#### [Instructions for the task]
Copy out word for word the rows from the line containing "At 2,1,1,3, list" through the line containing "Indice relativo, SERVICIOS", both included.

#### [Material provided]

=-=-=

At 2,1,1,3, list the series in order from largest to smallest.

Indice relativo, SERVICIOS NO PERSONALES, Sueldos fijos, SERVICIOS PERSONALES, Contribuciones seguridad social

=-=-=

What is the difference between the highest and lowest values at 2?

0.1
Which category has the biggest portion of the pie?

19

=-=-=

#### [Output of the exercise]
At 2,1,1,3, list the series in order from largest to smallest.

Indice relativo, SERVICIOS NO PERSONALES, Sueldos fijos, SERVICIOS PERSONALES, Contribuciones seguridad social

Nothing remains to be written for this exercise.